# It's good to be Da King!



## PKinetics (Apr 22, 2009)

Here is an opportunity to have a glimpse at "how the other half lives". My former company was tasked to design a theater for a Villa at the Palmilla luxury resort in Cabo San Lucas, Mexico. The resort is very popular with the Hollywood folks. In fact, the first reservation of the Villa was from a well known director. It was completed and commissioned in December of last year. 

Keep in mind that the photos at the following link are just the single Villa in question along with its privat grounds and not the rest of the resort. If after seeing the photos you decide you must stay there, I understand that the rate is a very reasonable $12,000 per night. :bigsmile: That is complete with Staff, of course!

http://www.rbdg.com/projectpix/palmilla/

My partner Russ Berger took the photos and I think you will agree he is an outstanding photographer as well as knowing a thing or two about architecture and acoustics. If you are only interested in the theater, it is in the last 8 or so photos. I'm the none-too-svelte fellow in the black shirt with arms crossed in one of the photos by the pool.

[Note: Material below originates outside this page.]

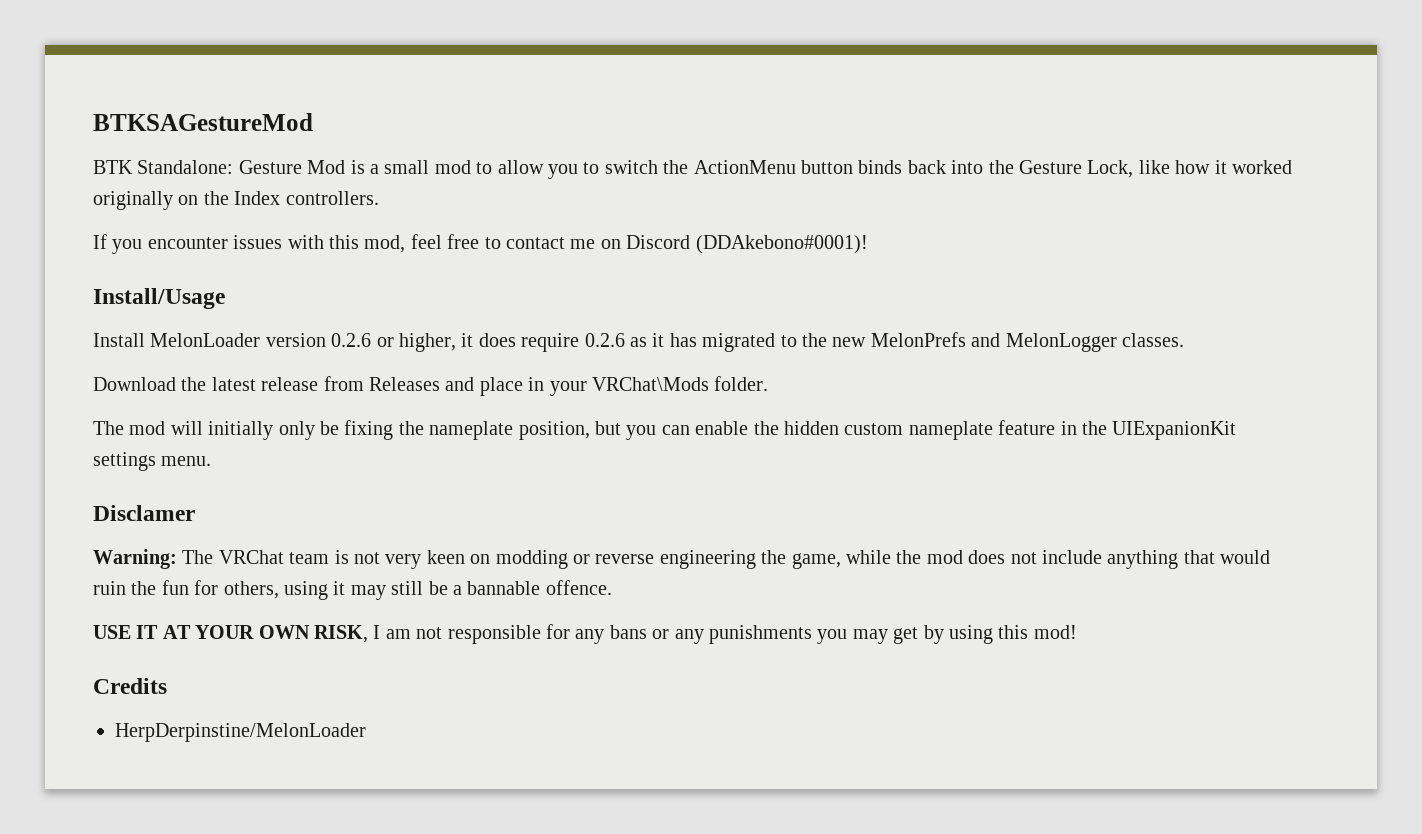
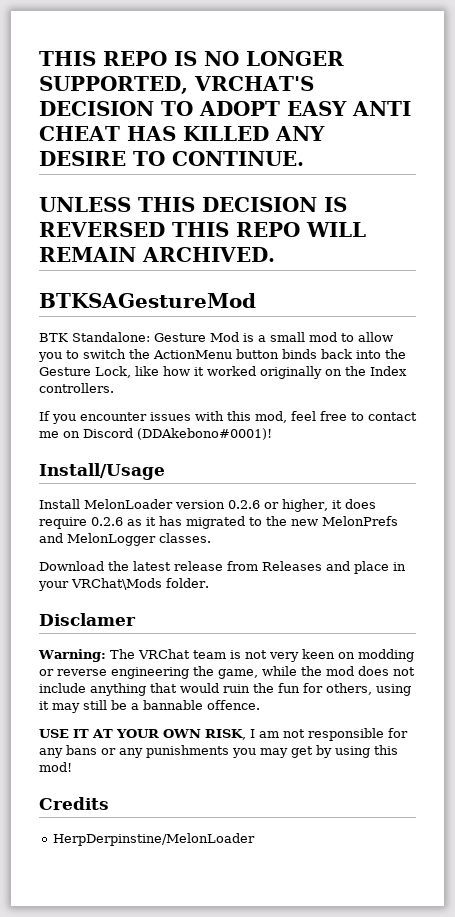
(93, 122) none -> [39,51,344,66] [39,76,314,94] [39,101,411,116] [39,126,325,141] [39,151,304,166] [39,197,347,212] [39,222,366,237] [39,247,275,262] THIS REPO IS NO LONGER SUPPORTED, VRCHAT'S DECISION TO ADOPT EASY ANTI CHEAT HAS KILLED ANY DESIRE TO CONTINUE. // UNLESS THIS DECISION IS REVERSED THIS REPO WILL REMAIN ARCHIVED. //
[93,420,1237,440] [93,452,212,471] // The mod will initially only be fixing the nameplate position, but you can enable the hidden custom nameplate feature in the UIExpanionKit settings menu. -> (209, 583) none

The major pieces of installed equipment are as follows:

Christie Digital 3 chip DLP Projector (I don't recall the model number) w/ISCO Anamorphic Lens

Screen Research 2.35:1 screen

Lexicon MC12 HD Processor

Genelec HT330 L, C, R Speakers

Genelec AW26 Surround and Rear Speakers (6)

Genelec HTS6 Subwoofers (2)

Symetrix SymNet 8X8 DSP Matrix for bass management, EQ and delay control

Kaleidescape media server

Custom Crestron Control System

Altel Systems did the technical install and did a flawless job.


----------



## brandonnash (Sep 11, 2006)

That's crazy to have in a place you are only going to stay in a few nights. I would love it, but that's like 2 months pay for one night. Just crazy.
_Posted via Mobile Device_


----------



## ironglen (Mar 4, 2009)

brandonnash said:


> That's crazy to have in a place you are only going to stay in a few nights. I would love it, but that's like 2 months pay for one night. Just crazy.
> _Posted via Mobile Device_


Uh, 2 months pay? :dizzy: Closer to my annual salary...


----------



## brandonnash (Sep 11, 2006)

Well, it closer to 3 months pay if that makes you feel better.
_Posted via Mobile Device_


----------



## ironglen (Mar 4, 2009)

brandonnash said:


> Well, it closer to 3 months pay if that makes you feel better.
> _Posted via Mobile Device_


HaHa-no I hope you're well compensated for the work you do: I'm working on changing mine:bigsmile:

I hardly noticed the HT (surely as was intended)-more interested in the beautiful grounds/sights


----------



## the_rookie (Sep 30, 2008)

The HT was interesting...it was all recessed, so ya couldn't see anything. Good for people who like it like that. But me? I love to show it off, and have them goo and gaa over it 

But man that site was unbelievable. Total shock of how pristine it was, and the upscaled qualities it held.


----------